Gut zu gefallen wissen auch Xenia Tiling als Dascha und Torsten Kindermann als ihr Mann Stefan. Tiling spielt die Dascha als verbitterte Ehepragmatikerin, in stiller Würde, aber voller unterdrückter Leidenschaft. Kitty dagegen ist ein quecksilbriges Teeniemädchen, die ihrem Zukünftigen schon zeigen wird, wer die Hosen anhat. Ihr Ratespiel im Dreieck mit Lewin und Dascha, dieser vergnügliche Austausch geheimer Liebesbotschaften, gehört ebenfalls zu den Höhepunkten des Abends.

Von den Schauspielern verlangt diese Szenenrevue einiges ab.
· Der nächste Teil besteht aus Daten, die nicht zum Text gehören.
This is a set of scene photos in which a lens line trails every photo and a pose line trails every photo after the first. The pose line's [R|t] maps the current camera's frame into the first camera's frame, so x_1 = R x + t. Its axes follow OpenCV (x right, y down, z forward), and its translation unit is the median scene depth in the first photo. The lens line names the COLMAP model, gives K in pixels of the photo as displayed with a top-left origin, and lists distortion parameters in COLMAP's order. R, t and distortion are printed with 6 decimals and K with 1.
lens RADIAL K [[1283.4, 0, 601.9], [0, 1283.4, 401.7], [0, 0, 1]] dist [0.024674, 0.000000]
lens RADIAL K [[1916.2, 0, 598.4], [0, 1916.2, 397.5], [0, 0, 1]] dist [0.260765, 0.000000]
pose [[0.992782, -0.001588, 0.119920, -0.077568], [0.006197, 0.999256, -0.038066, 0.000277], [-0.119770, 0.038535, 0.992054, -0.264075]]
Sie wechseln immer wieder die Perspektive, gehen aus der Handlung in den Bericht, sprechen Dialoge anderer Figuren, erläutern das Innenleben der Figuren. Ein größtenteils gelungener Zug dieser Inszenierung, die dadurch einiges an Facettenreichtum gewinnt. Immer wieder finden die Akteuere in ausgesprochen witzigen Szenen zueinander. Gut, wir können uns vielleicht nicht immer einen Reim darauf machen, warum man dieses Riesenkaliber der Literatur heute noch zu sich nehmen muss. Aber solcherart serviert, in kleinen Häppchen, liegt Tolstoi wenigstens nicht schwer im Magen.

Foto: Arno Declair

Anna, die sich von Wronski nicht mehr geliebt glaubt, stürzt sich schließlich vor den Zug. Im Volkstheater verabschiedet sie sich noch von ihren Männern und verlässt Leben und Bühne durch den Publikumsausgang. Auch da hätte Abt auf die Kraft seiner lebenden Bilder vertrauen können. Warum er Annas Freitod durch einen Filmclip, gedreht im Hauptbahnhof, illustriert, ist nicht nachzuvollziehen. Da liefert jedes Zuschauers Vorstellungskraft stärkere Bilder.

„Alle glücklichen Familien ähneln einander, während jede unglückliche Familie auf ihre eigene Weise unglücklich ist.“ Diesen Satz hat Tolstoi seiner Geschichte vorangestellt. Nach all den unglücklichen Verbindungen war es auch an diesem Abend Zeit, ein gelungenes Ehe-Modell vorzustellen. Ausgerechnet der grüblerische Atheist Lewin und Kitty finden letztlich glücklich zueinander, inklusive Nachwuchs. Dieses Happy End von Annas Sohn Florian Burgkart vortragen zu lassen (der genau genommen über das Hinscheiden seiner Mutter grundtraurig sein müsste), ist nicht unbedingt logisch, aber einfach schön. Liebe startet nicht einfach durch wie eine Rakete, so konnte man seine kindlich naiv vorgetragene Botschaft interpretieren, nein, sie muss jeden Tag aufs neue angeschoben werden, wie ein Leiterwagen in einem ausgefahrenen Weg.